- EXTRACT PROVIDED:
---*---

The fact is that the Brady “report” is actually little more than wild assumptions and unfounded fear mongering based on some raw numbers provided by ATF to members of the firearms industry. What those numbers indicate is that an undisclosed number of unidentified manufacturers have had some problems keeping track of all of the frames and receivers they make, but that there has been marked improvement over the last two years. In all, according to the ATF, some 18,000 serial numbers were unaccounted for during factory inspections over the past two and a half years.

While that seems high to those unfamiliar with large-scale firearms production, it actually represents a remarkably low percentage of firearms produced, and such “lost” guns are almost always a simple matter of paperwork or accounting errors.

While there is occasional pilfering of parts by factory employees, this is extremely rare and is usually quickly detected. The vast majority of these “lost” guns never left the factory; they were frames or receivers that failed some quality control inspection and were recycled. Many of the missing guns simply never existed. Automated equipment stamps serial numbers and generates a record, but sometimes numbers get skipped, or there is a gap in the line resulting in a number being stamped into thin air. If such errors are not immediately detected by an equipment operator, the imaginary gun goes into the system and is later unaccounted for.

There is also the occasional problem of senior executives pulling guns for inspection or to show to a visiting gun-writer and failing to notify the proper record-keeper about it. These guns eventually make it back into the system, but often not until after the poor compliance specialist down on the factory floor has filed the serial number as missing.

---*---

- EXTRACTED ENTRIES:
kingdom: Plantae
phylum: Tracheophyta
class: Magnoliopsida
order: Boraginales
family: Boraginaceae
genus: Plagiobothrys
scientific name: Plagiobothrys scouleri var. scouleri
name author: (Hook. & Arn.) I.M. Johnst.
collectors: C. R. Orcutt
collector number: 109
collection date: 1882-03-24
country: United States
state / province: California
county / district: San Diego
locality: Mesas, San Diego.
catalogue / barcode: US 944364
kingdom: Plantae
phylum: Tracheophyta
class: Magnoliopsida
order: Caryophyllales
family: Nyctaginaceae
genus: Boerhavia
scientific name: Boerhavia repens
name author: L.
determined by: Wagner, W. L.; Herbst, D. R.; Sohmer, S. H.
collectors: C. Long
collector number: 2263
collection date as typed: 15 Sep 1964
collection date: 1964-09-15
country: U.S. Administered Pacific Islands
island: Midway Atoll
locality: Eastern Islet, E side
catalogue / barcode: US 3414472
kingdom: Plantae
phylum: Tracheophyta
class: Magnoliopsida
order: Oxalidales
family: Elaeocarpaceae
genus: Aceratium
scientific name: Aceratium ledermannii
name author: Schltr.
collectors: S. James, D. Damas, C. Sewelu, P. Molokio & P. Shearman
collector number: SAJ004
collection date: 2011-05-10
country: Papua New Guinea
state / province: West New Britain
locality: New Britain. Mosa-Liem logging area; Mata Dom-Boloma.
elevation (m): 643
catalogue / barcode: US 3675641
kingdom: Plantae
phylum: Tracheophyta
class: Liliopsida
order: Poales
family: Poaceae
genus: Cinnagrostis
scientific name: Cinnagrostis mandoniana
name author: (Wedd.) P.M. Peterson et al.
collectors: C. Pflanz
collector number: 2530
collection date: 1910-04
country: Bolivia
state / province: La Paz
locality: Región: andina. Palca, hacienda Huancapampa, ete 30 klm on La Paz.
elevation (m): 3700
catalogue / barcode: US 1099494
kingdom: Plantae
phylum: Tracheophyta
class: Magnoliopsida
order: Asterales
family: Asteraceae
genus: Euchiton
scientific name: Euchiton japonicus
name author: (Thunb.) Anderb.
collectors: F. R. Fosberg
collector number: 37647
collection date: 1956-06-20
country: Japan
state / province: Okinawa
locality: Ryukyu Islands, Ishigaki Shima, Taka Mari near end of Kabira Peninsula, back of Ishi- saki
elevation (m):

---*---

- BRIEF 1:
Transcribe the passage on missing serial numbers from "While that seems" up to and including "later unaccounted for.".
- BRIEF 2:
In the passage on missing serial numbers, what are the answers to these?
(a) According to the ATF, how many serial numbers were unaccounted for during factory inspections, and over what period?
(b) What happened to frames or receivers that failed a quality control inspection?
(c) Who sometimes pulls guns to show to a visiting gun-writer without notifying the proper record-keeper?
- BRIEF 3:
Can you sum up the passage on missing serial numbers in two sentences?
The data here has no connection to the text about missing firearm serial numbers.

- EXERCISE SOLUTION 1:
While that seems high to those unfamiliar with large-scale firearms production, it actually represents a remarkably low percentage of firearms produced, and such “lost” guns are almost always a simple matter of paperwork or accounting errors.

While there is occasional pilfering of parts by factory employees, this is extremely rare and is usually quickly detected. The vast majority of these “lost” guns never left the factory; they were frames or receivers that failed some quality control inspection and were recycled. Many of the missing guns simply never existed. Automated equipment stamps serial numbers and generates a record, but sometimes numbers get skipped, or there is a gap in the line resulting in a number being stamped into thin air. If such errors are not immediately detected by an equipment operator, the imaginary gun goes into the system and is later unaccounted for.

- EXERCISE SOLUTION 2:
(a) Some 18,000 serial numbers, over the past two and a half years.
(b) They were recycled.
(c) Senior executives.

- EXERCISE SOLUTION 3:
The passage argues that the Brady "report" rests on wild assumptions and fear mongering about ATF figures showing some 18,000 serial numbers unaccounted for during factory inspections over two and a half years, a remarkably low percentage of production. It says these "lost" guns are almost always paperwork or accounting errors, such as rejected frames that were recycled, skipped or misstamped numbers, and guns pulled by executives without notifying the record-keeper, while theft by employees is extremely rare.